8. Use strong passwords and change them regularly.
- There are lots of misconceptions around what a strong password is and what it isn’t. A good rule of thumb is that your password should be long (10+ characters), complex (totally random, please), and unique (try not to reuse passwords!).
- And, I get it. We have sooo many passwords to manage these days it can get overwhelming to say the least. APPS to the rescue!! I use and recommend password managers like LastPass or Dashlane which can not only generate random STRONG passwords but remember them for you too. bonus.

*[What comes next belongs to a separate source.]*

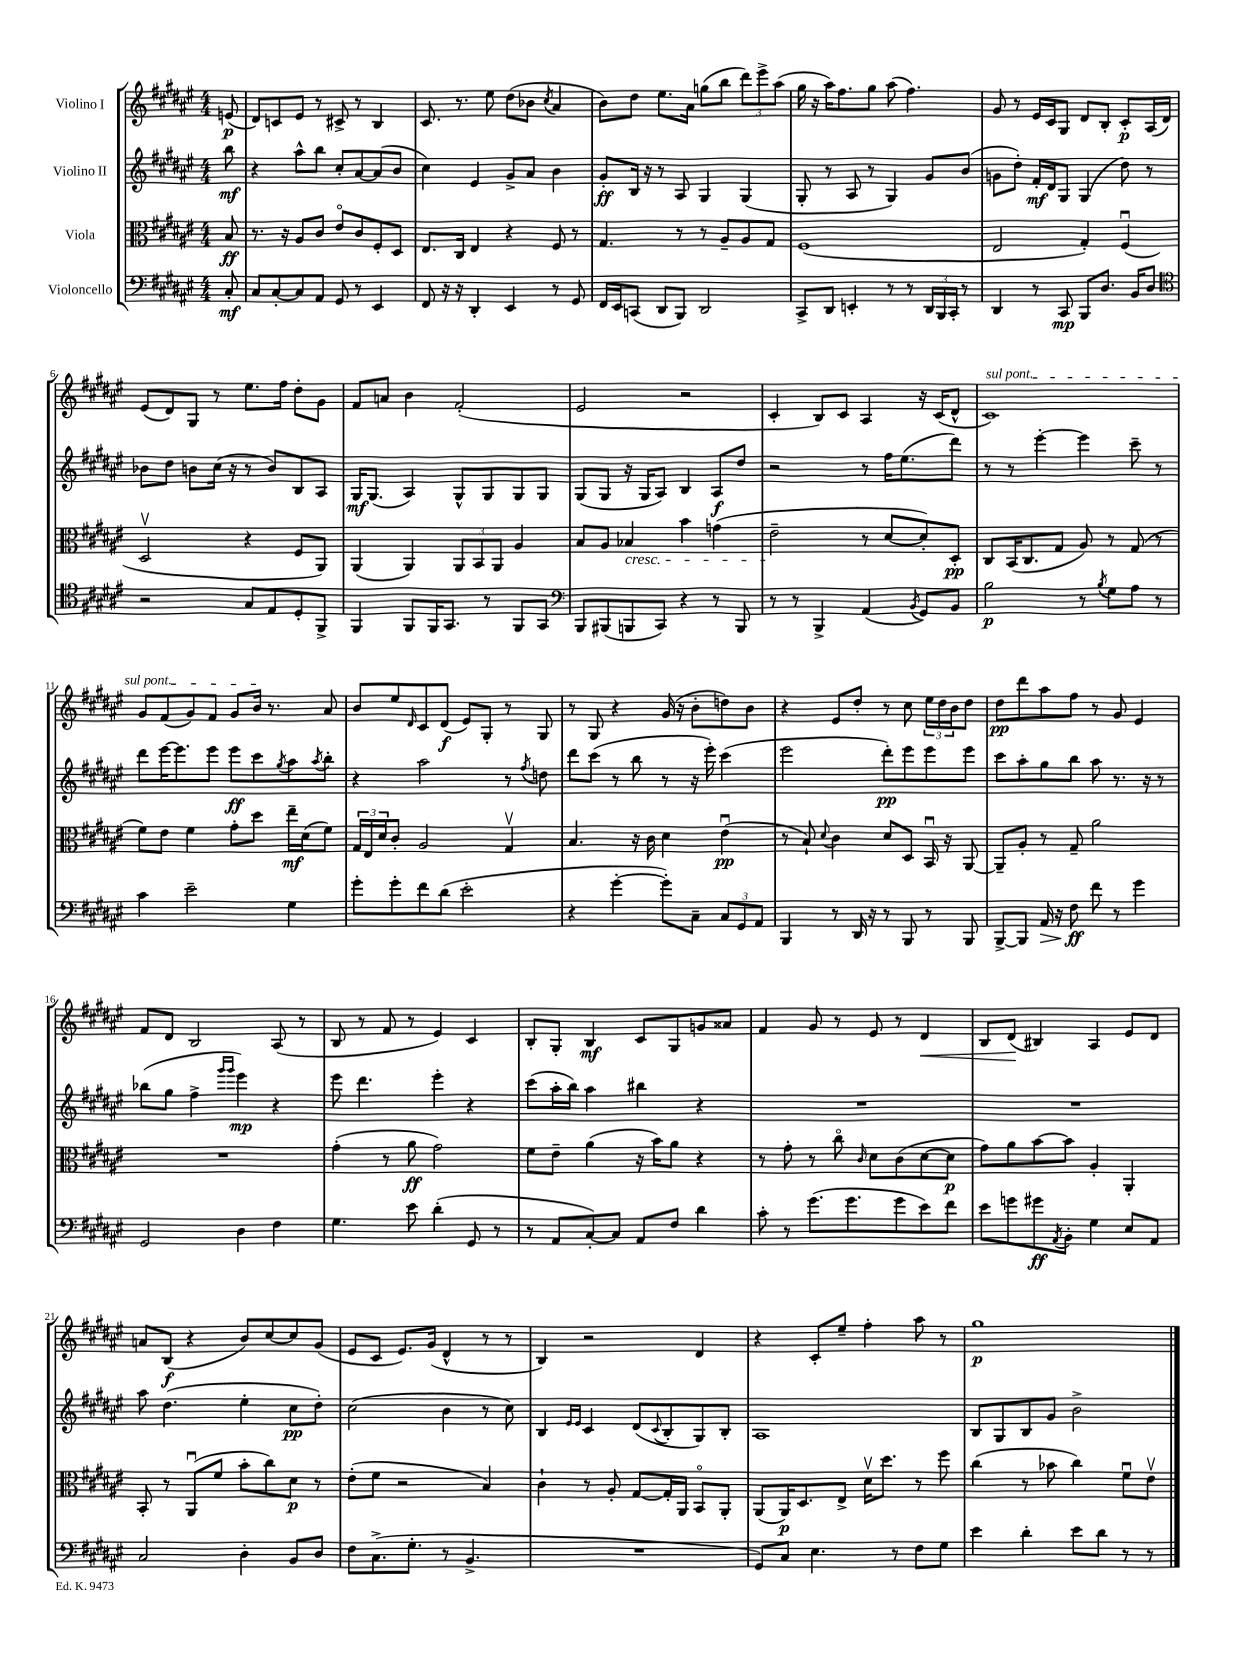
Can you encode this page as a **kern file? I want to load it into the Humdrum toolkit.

9. Delete any unused user accounts.
- If you have a VA, guest blogger, copywriter, designer, or anyone else that you want to give access to your website it’s important that every user has the LEAST amount of permission they require to do their job. And once their job is complete? Delete their account, reducing the chance that your website could be hacked when one of their accounts is compromised.
You might be asking: OK, so how often do I need to do all this?
The answer depends somewhat on the volume and content of the site you have. A good rule of thumb that I share with all my clients is once a week (and at the bare minimum, once a month).
By following the steps in this post, you’re well on your way to taking good care of your website like the amazing business asset that it is.